When you read an article claiming that the US government relinquishing its root oversight role will have a negative effect on free speech, ask yourself what the record actually shows.
The .xxx case is the only example I’m aware of the US leveraging or preparing to leverage its oversight role in any way. On free speech, USG is 0 for 1.
The US is also a powerful member of the Governmental Advisory Committee, the collection of dozens of national governments that have a strong voice in ICANN policy-making.
Under the rules of the new gTLD program, the GAC has right to veto any new gTLD — prevent it being added to the DNS root zone — if all the governments on the GAC unanimously agree to the veto.
Currently, there’s a controversy about the proposed gTLD .amazon, which has been applied for by the online retail behemoth Amazon.

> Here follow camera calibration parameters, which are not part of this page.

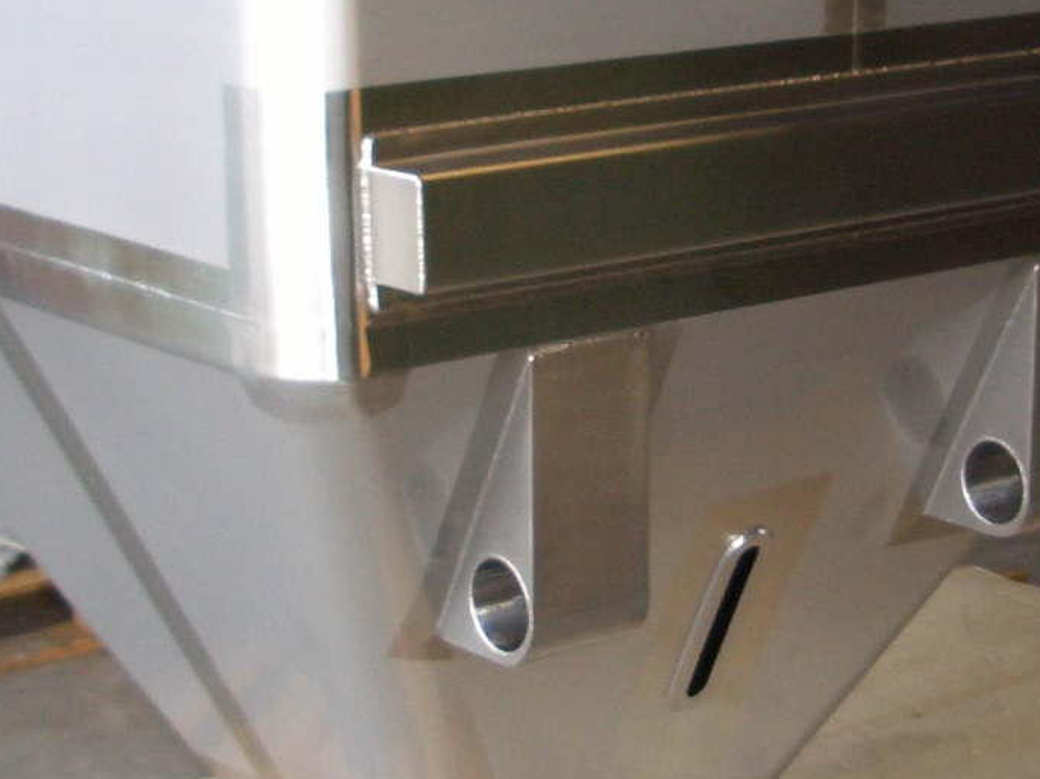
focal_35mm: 98
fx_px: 2943
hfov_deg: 19.9
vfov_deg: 15.1
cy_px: 335
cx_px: 743
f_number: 2.6
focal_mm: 5.8
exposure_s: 1/60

Latin American countries that count the Amazonia region and Amazon river as part of their territories don’t want it approved; they believe they have the better rights to the .amazon string.
Despite this outrage, the GAC initially could not find unanimous consensus to veto .amazon. It transpired that the US, no doubt protecting the interests of a massive US-based corporation, was the hold-out.
In its position paper (pdf) announcing the .amazon veto block reversal, NTIA said the US “affirms our support for the free flow of information and freedom of expression”.
By its own definitions, the US made a decision that harmed free expression (not to mention Amazon’s business interests). It seems to have done so, again, in the name of political expediency.
I’m not saying that the US decision was right or wrong, merely that the record again shows that it’s not the great protector of free speech that many commentators are making it out to be.
What should replace the US?
The question for the ICANN community this week in Singapore and over the coming months is what, if anything, should replace the US in terms of root zone oversight.
The NTIA has been adamant that a “multi-stakeholder” solution is the way to go and that it “will not accept a proposal that replaces NTIA’s role with a government-led or an inter-governmental solution.”
The weirdness in this statement, and with the whole transition process in general, is ICANN is already a multi-stakeholder system.
In light of the US’ longstanding “hands off” approach (with the aforementioned exception of .xxx), does ICANN even need any additional oversight?
Today, legislative power in ICANN resides with its board of directors. The ICANN staff wield executive control.
In theory and under ICANN’s extensive governance rules, the board is only supposed to approve the consensus decisions of the community and the staff are only supposed to execute the wishes of the board.
In practice, both board and staff are often criticized for stepping beyond these bounds, making decisions that do not appear to have originated in the community policy-making process.
The ruling on vertical integration between registries and registrars, where the community could not even approach consensus, appears to have originated with ICANN’s legal department, for example.
There has also been substantial concern about the extent of the power handed to hand-picked advisory panels created by CEO Fadi Chehade recently.
In that light, perhaps what ICANN needs is not oversight from some third party but rather stronger community accountability mechanisms that prevent capture and abuse.
That’s certainly my view today. But I don’t have any particularly strong feelings on these issues, and I’m open to have my mind changed during this week’s discussions in Singapore.